Raporda, yaşanan sorunlara dair çözüm önerileri ise şöyle:
“* Pandemi sürecinin işyerlerindeki yönetimi konusundaki belirsizlikler ortadan kaldırılmalı, işyeri hekimlerinin görev, yetki ve sorumlulukları konusunda yaşanan sorunlara çözüm getirilmelidir.
* Çalışanlardan ve işyeri sahiplerinden kaynaklanabilecek bu aksaklıkların düzeltilmesine yönelik uygun koşullar sağlanmalı gerekli yasal düzenlemeler yapılmalıdır.
* İşyerlerinde salgının yayılmasını önleyecek şekilde, hasta ve temaslı işçilerin evde kalmasını desteklenmeli, işyerinde gerekli önlemlerin hızla alınması sağlanmalı, çalışanların bir arada bulunmak zorunda olduğu mekanların bilimsel kılavuzlara uygun şekilde düzenlenmesi ile ilgili kararlar alınmalı ve tüm uygulamaları denetleyecek kamu iradesi niteliğinde mekanizmalar oluşturulmalıdır.

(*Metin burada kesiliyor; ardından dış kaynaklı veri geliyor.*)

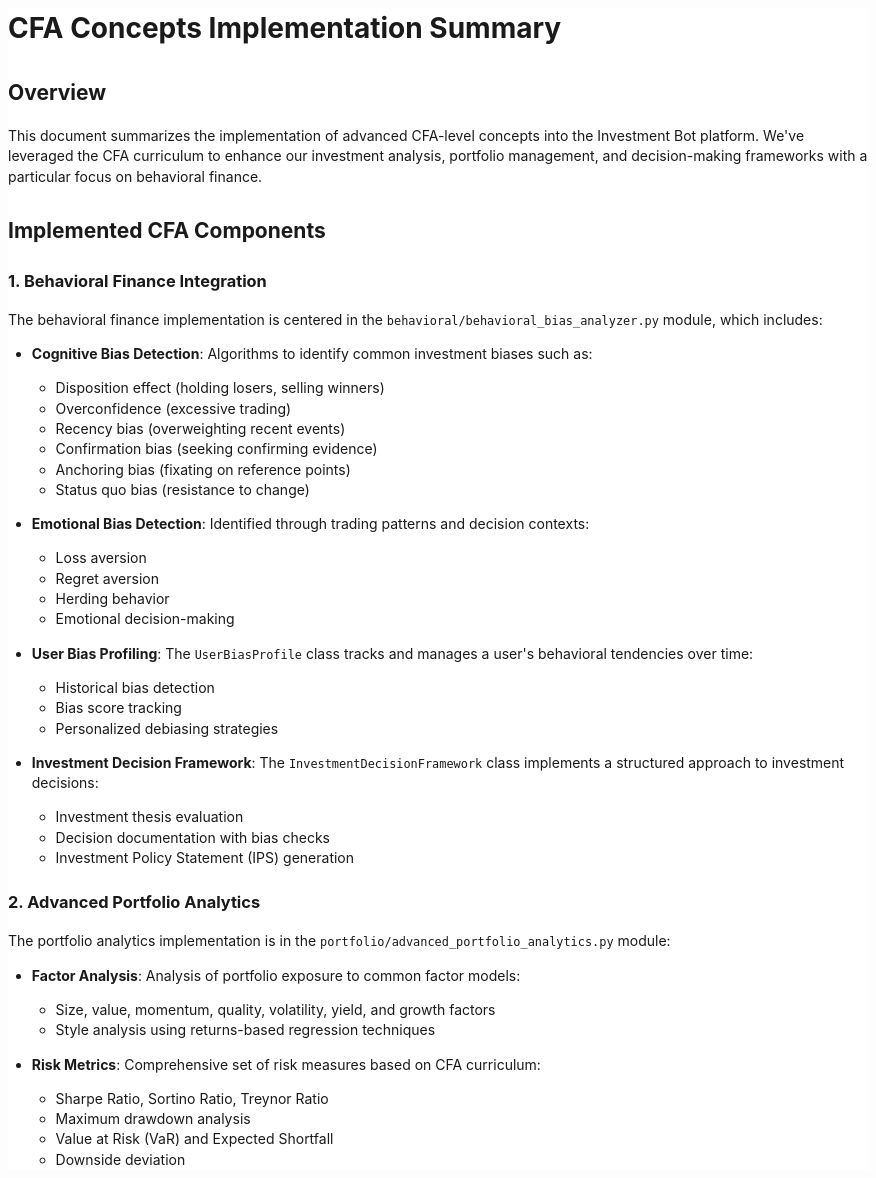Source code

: # CFA Concepts Implementation Summary

## Overview

This document summarizes the implementation of advanced CFA-level concepts into the Investment Bot platform. We've leveraged the CFA curriculum to enhance our investment analysis, portfolio management, and decision-making frameworks with a particular focus on behavioral finance.

## Implemented CFA Components

### 1. Behavioral Finance Integration

The behavioral finance implementation is centered in the `behavioral/behavioral_bias_analyzer.py` module, which includes:

- **Cognitive Bias Detection**: Algorithms to identify common investment biases such as:
  - Disposition effect (holding losers, selling winners)
  - Overconfidence (excessive trading)
  - Recency bias (overweighting recent events)
  - Confirmation bias (seeking confirming evidence)
  - Anchoring bias (fixating on reference points)
  - Status quo bias (resistance to change)

- **Emotional Bias Detection**: Identified through trading patterns and decision contexts:
  - Loss aversion
  - Regret aversion
  - Herding behavior
  - Emotional decision-making

- **User Bias Profiling**: The `UserBiasProfile` class tracks and manages a user's behavioral tendencies over time:
  - Historical bias detection
  - Bias score tracking
  - Personalized debiasing strategies

- **Investment Decision Framework**: The `InvestmentDecisionFramework` class implements a structured approach to investment decisions:
  - Investment thesis evaluation
  - Decision documentation with bias checks
  - Investment Policy Statement (IPS) generation

### 2. Advanced Portfolio Analytics

The portfolio analytics implementation is in the `portfolio/advanced_portfolio_analytics.py` module:

- **Factor Analysis**: Analysis of portfolio exposure to common factor models:
  - Size, value, momentum, quality, volatility, yield, and growth factors
  - Style analysis using returns-based regression techniques

- **Risk Metrics**: Comprehensive set of risk measures based on CFA curriculum:
  - Sharpe Ratio, Sortino Ratio, Treynor Ratio
  - Maximum drawdown analysis
  - Value at Risk (VaR) and Expected Shortfall
  - Downside deviation
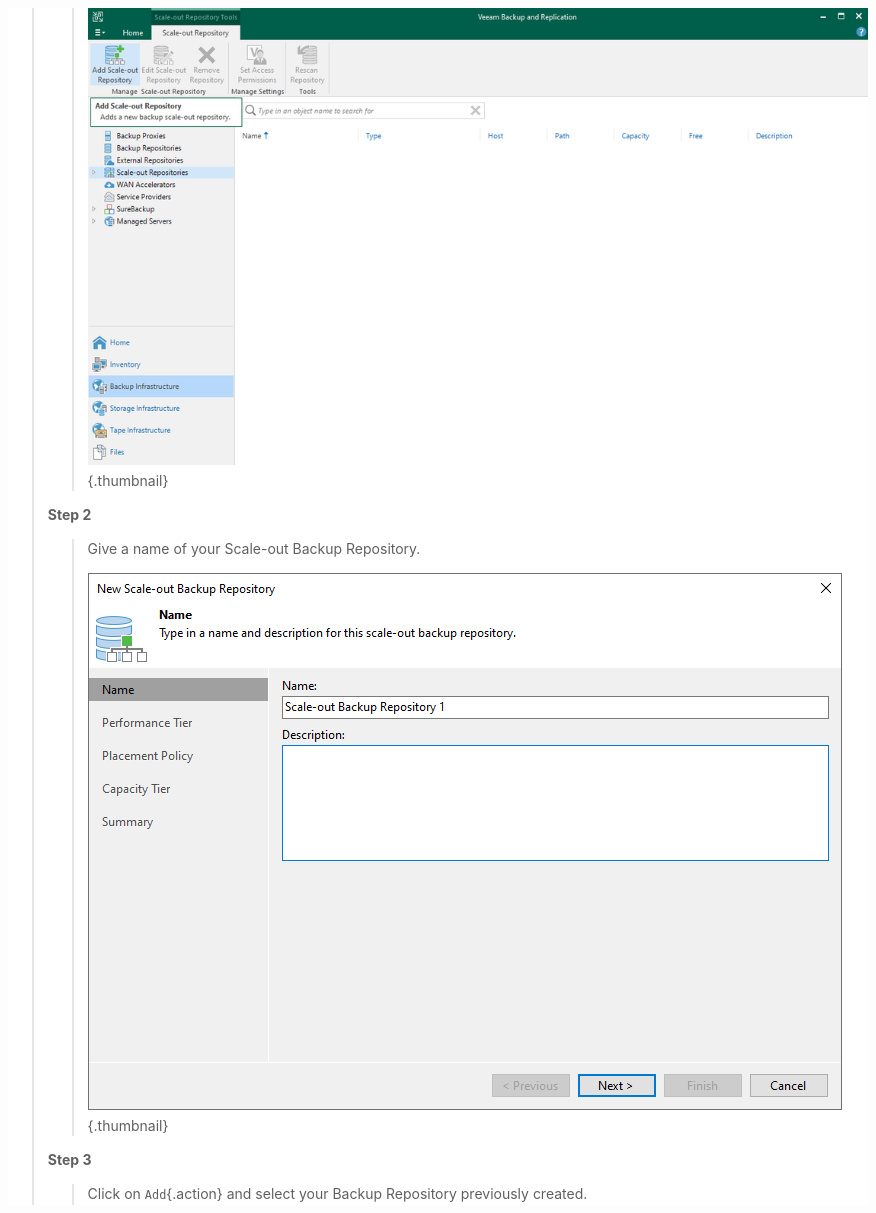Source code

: >> ![sbr_no_snc_1](images/sbr_no_snc_1.png){.thumbnail}
>>
> **Step 2**
>>
>> Give a name of your Scale-out Backup Repository.
>>
>> ![sbr_no_snc_2](images/sbr_no_snc_2.png){.thumbnail}
>>
> **Step 3**
>>
>> Click on `Add`{.action} and select your Backup Repository previously created.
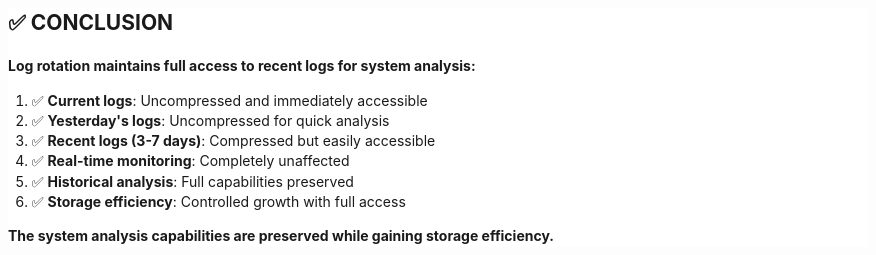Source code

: 
## ✅ CONCLUSION

**Log rotation maintains full access to recent logs for system analysis:**

1. ✅ **Current logs**: Uncompressed and immediately accessible
2. ✅ **Yesterday's logs**: Uncompressed for quick analysis  
3. ✅ **Recent logs (3-7 days)**: Compressed but easily accessible
4. ✅ **Real-time monitoring**: Completely unaffected
5. ✅ **Historical analysis**: Full capabilities preserved
6. ✅ **Storage efficiency**: Controlled growth with full access

**The system analysis capabilities are preserved while gaining storage efficiency.** 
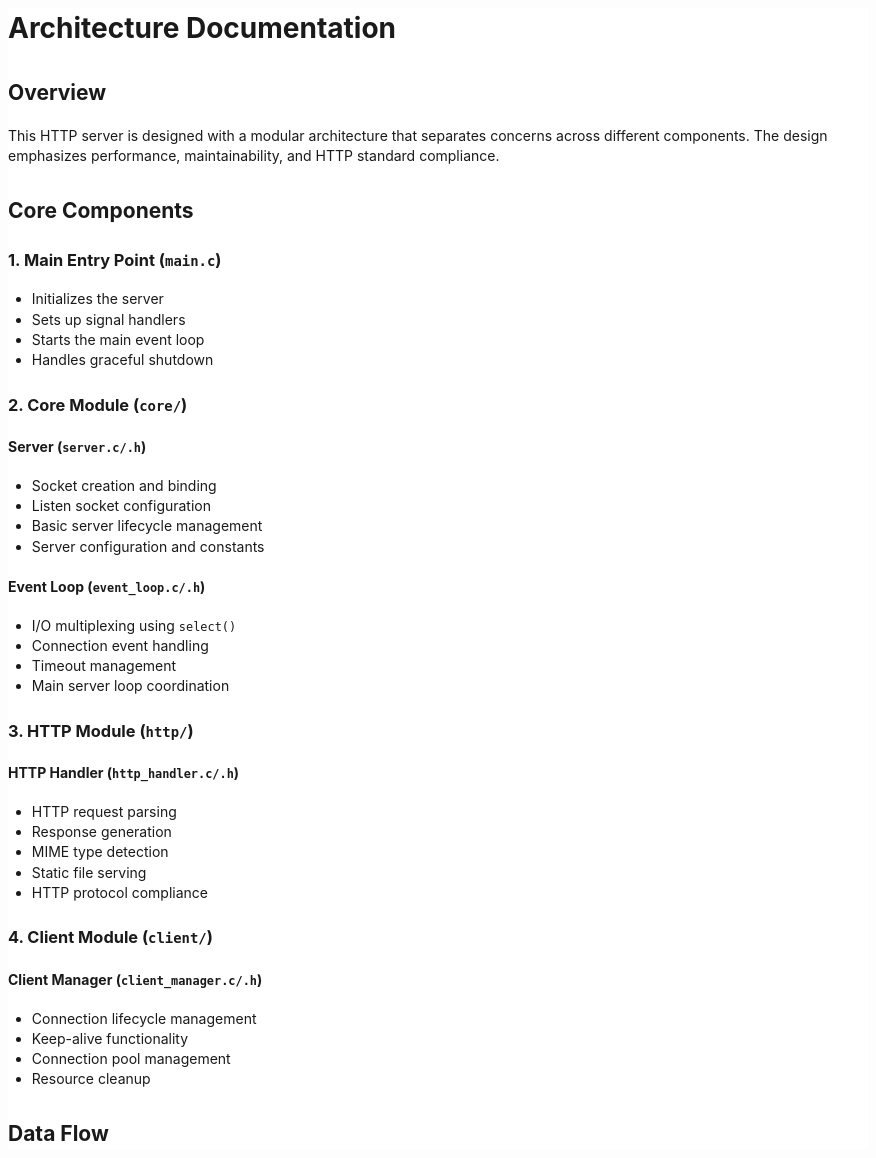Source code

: # Architecture Documentation

## Overview

This HTTP server is designed with a modular architecture that separates concerns across different components. The design emphasizes performance, maintainability, and HTTP standard compliance.

## Core Components

### 1. Main Entry Point (`main.c`)
- Initializes the server
- Sets up signal handlers
- Starts the main event loop
- Handles graceful shutdown

### 2. Core Module (`core/`)

#### Server (`server.c/.h`)
- Socket creation and binding
- Listen socket configuration
- Basic server lifecycle management
- Server configuration and constants

#### Event Loop (`event_loop.c/.h`)
- I/O multiplexing using `select()`
- Connection event handling
- Timeout management
- Main server loop coordination

### 3. HTTP Module (`http/`)

#### HTTP Handler (`http_handler.c/.h`)
- HTTP request parsing
- Response generation
- MIME type detection
- Static file serving
- HTTP protocol compliance

### 4. Client Module (`client/`)

#### Client Manager (`client_manager.c/.h`)
- Connection lifecycle management
- Keep-alive functionality
- Connection pool management
- Resource cleanup

## Data Flow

* İşyeri hekimlerinin HSYS sistemini görmemesi, veri ekleyememesi büyük bir eksikliktir. İşyeri hekimlerinin salgın kontrolündeki rolü göz önünde bulundurularak bu konuda işyeri hekimlerinin ilçe sağlık müdürlükleri ile işbirliğini artıracak düzenlemeler hayata geçirilmelidir.
* İş yeri hekimlerinin artan iş yükü gözetilerek özlük hakları ve çalışma ortamının, çalışma koşullarının düzenlenmesi ve denetlenmesi ile ilgili olarak kamu iradesi sağlanmalıdır.
* Yeterli ve nitelikli kişisel koruyucu ekipman gereksinimi düzenli ve kesintisiz karşılanmalıdır.
* Periyodik muayeneler dahil rutin işlerini, yapamayan işyeri hekimlerinin bu konudaki sıkıntılarını ortadan kaldıracak önlemler alınmalıdır.”